Dataset entries:
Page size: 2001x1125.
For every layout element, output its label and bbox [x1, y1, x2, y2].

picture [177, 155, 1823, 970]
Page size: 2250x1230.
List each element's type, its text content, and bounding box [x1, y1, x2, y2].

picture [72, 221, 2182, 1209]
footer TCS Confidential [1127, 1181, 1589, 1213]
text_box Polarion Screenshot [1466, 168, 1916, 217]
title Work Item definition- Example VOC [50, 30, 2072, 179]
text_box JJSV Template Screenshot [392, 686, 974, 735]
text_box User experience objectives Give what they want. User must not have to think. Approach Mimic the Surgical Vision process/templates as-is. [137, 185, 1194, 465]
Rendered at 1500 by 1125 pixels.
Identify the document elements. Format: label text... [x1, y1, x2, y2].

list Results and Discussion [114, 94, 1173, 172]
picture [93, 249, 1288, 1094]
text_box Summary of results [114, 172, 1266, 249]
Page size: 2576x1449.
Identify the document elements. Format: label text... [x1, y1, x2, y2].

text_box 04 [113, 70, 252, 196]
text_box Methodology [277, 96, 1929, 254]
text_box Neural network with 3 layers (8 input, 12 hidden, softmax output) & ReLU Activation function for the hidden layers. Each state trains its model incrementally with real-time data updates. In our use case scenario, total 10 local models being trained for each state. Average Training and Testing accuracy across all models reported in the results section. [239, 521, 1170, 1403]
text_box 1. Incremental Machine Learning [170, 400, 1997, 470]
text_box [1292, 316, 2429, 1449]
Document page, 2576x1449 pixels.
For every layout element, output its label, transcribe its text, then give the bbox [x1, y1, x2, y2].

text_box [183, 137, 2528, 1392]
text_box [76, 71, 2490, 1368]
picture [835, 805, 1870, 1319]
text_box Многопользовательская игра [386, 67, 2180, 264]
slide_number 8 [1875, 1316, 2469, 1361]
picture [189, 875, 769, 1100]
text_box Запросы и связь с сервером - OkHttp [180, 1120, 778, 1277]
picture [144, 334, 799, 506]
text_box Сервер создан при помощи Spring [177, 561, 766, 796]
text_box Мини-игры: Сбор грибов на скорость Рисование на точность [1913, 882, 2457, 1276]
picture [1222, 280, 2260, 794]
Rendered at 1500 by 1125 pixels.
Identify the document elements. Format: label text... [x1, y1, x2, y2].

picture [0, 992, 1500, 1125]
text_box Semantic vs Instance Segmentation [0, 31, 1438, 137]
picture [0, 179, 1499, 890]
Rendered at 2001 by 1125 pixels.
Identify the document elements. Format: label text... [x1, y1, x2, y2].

Task prompt: Which lines of the data hold the string "pixels"? Return each of them.

Exercise result:
Rendered at 1500 by 1125 pixels.
Document page, 2576x1449 pixels.
Rendered at 1500 by 1125 pixels.
Rendered at 2001 by 1125 pixels.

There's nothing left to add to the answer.